_YOUR TASK_
Reproduce the text of the material below verbatim, leaving out the pictures.
Segment Open
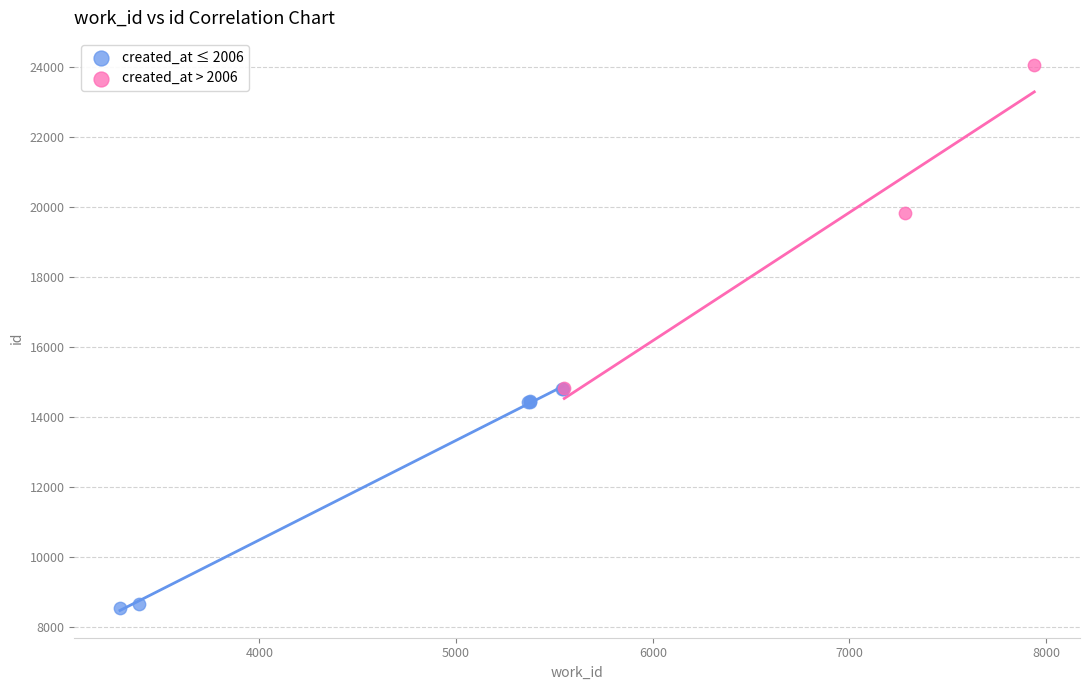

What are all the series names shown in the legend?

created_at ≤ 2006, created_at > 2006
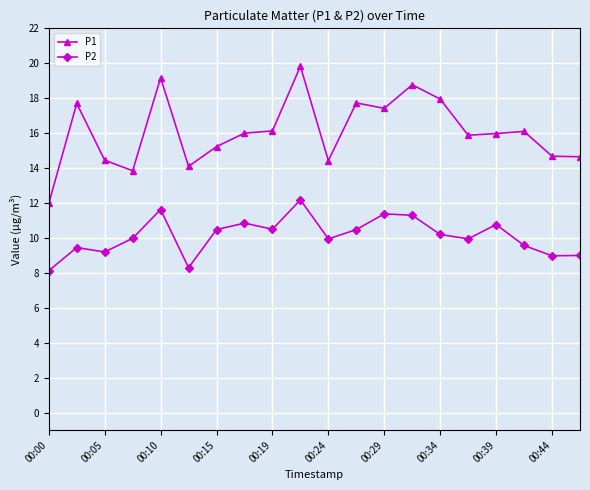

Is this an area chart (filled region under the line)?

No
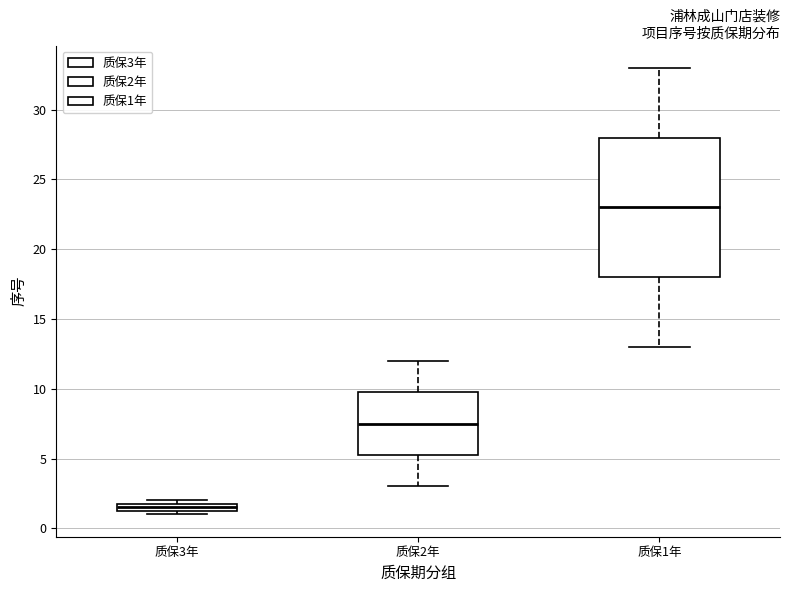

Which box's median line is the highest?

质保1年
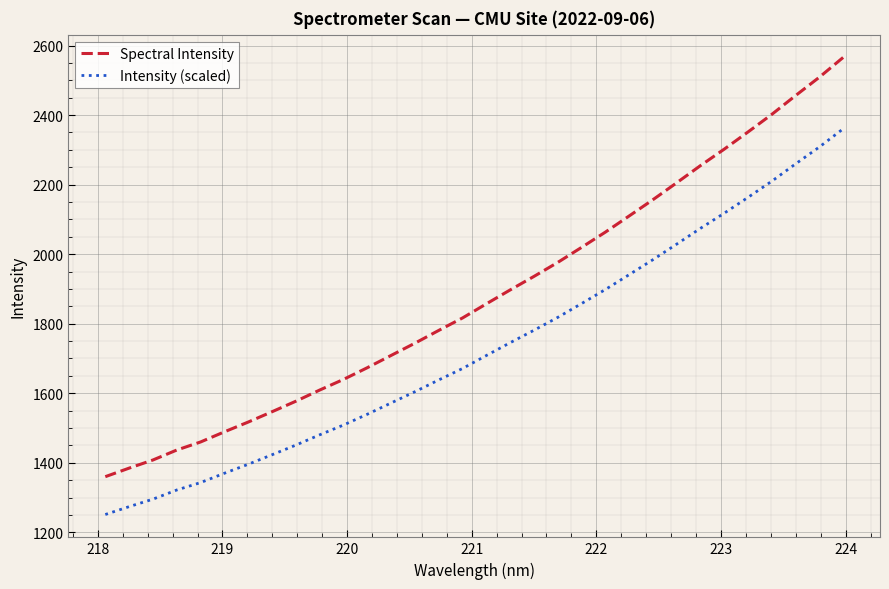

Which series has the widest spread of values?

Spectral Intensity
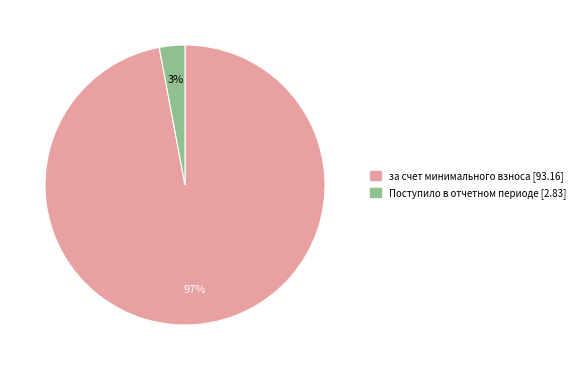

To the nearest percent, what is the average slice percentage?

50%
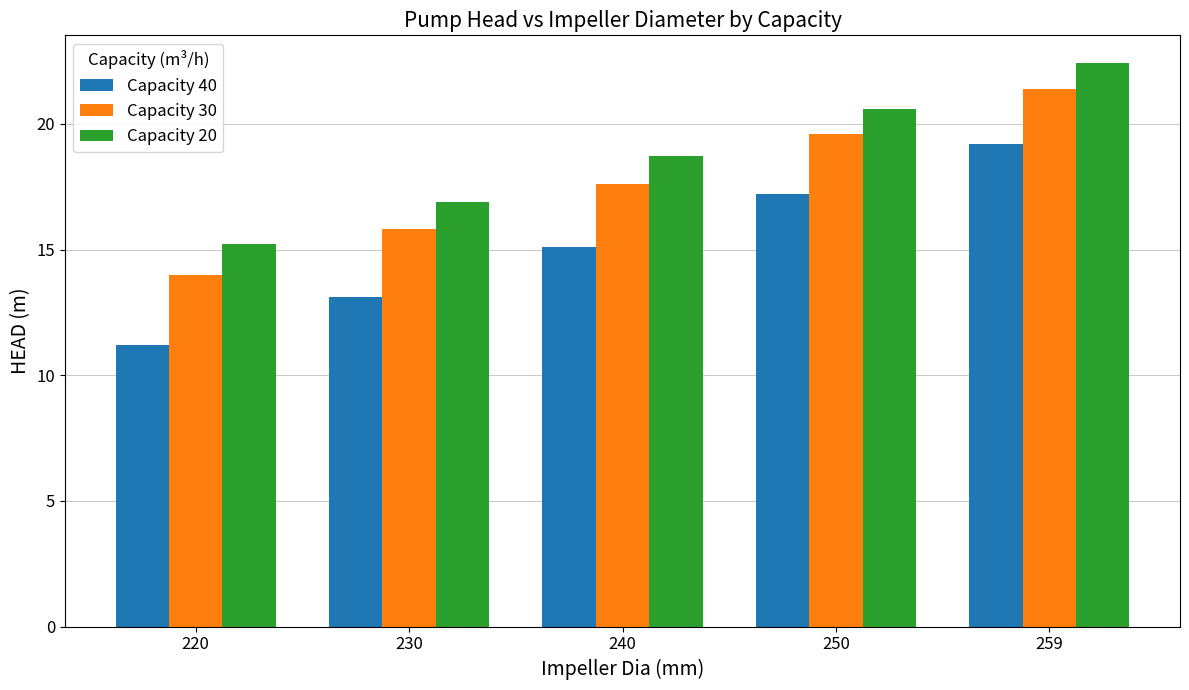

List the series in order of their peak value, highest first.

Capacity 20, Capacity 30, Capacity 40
Segment Closed
_SOLVED EXERCISE_
What are all the series names shown in the legend?

created_at ≤ 2006, created_at > 2006

Is this an area chart (filled region under the line)?

No

Which box's median line is the highest?

质保1年

Which series has the widest spread of values?

Spectral Intensity

To the nearest percent, what is the average slice percentage?

50%

List the series in order of their peak value, highest first.

Capacity 20, Capacity 30, Capacity 40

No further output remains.